TASK REQUIREMENTS
Find every line of the records that has "left" and return it.

SUPPLIED INFORMATION

══════════════════════════════

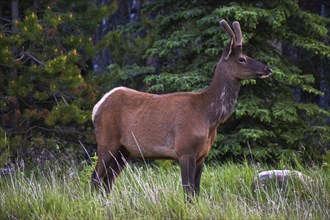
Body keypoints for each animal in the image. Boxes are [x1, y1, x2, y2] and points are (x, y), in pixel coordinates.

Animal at [90, 19, 270, 199]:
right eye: (242, 58)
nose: (268, 69)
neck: (209, 116)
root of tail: (97, 106)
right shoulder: (185, 150)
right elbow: (188, 191)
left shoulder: (202, 155)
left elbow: (195, 191)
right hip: (107, 140)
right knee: (96, 177)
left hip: (125, 150)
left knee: (108, 180)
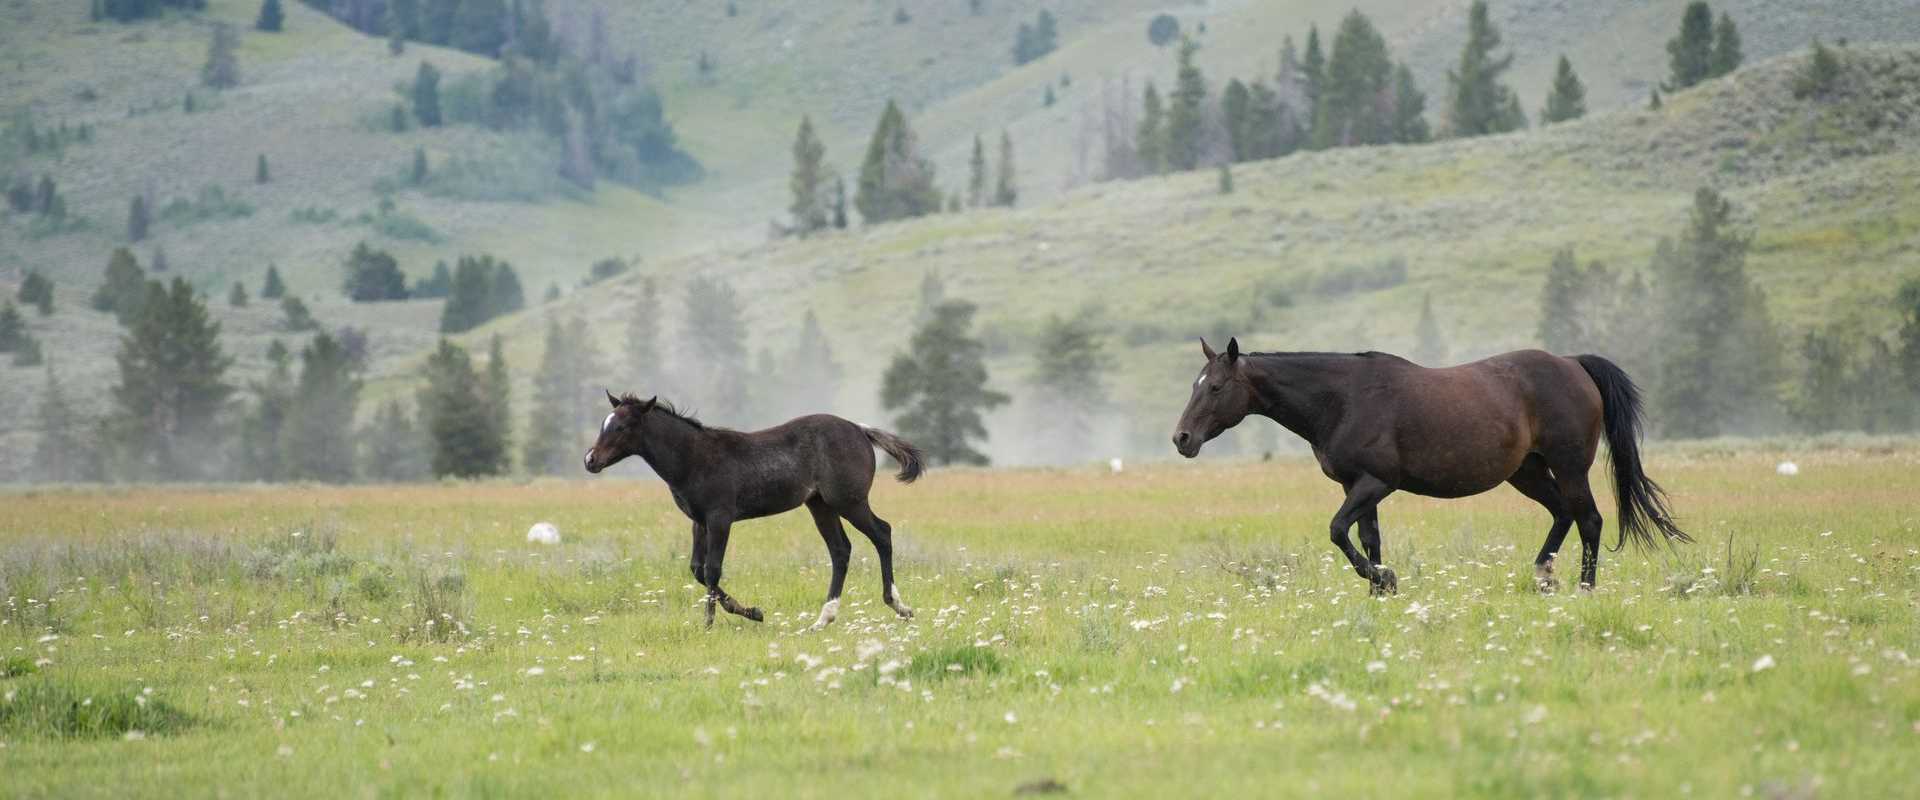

══════════════════════════════

TASK RESPONSE
left shoulder: (202, 155)
left elbow: (195, 191)
left hip: (125, 150)
left knee: (108, 180)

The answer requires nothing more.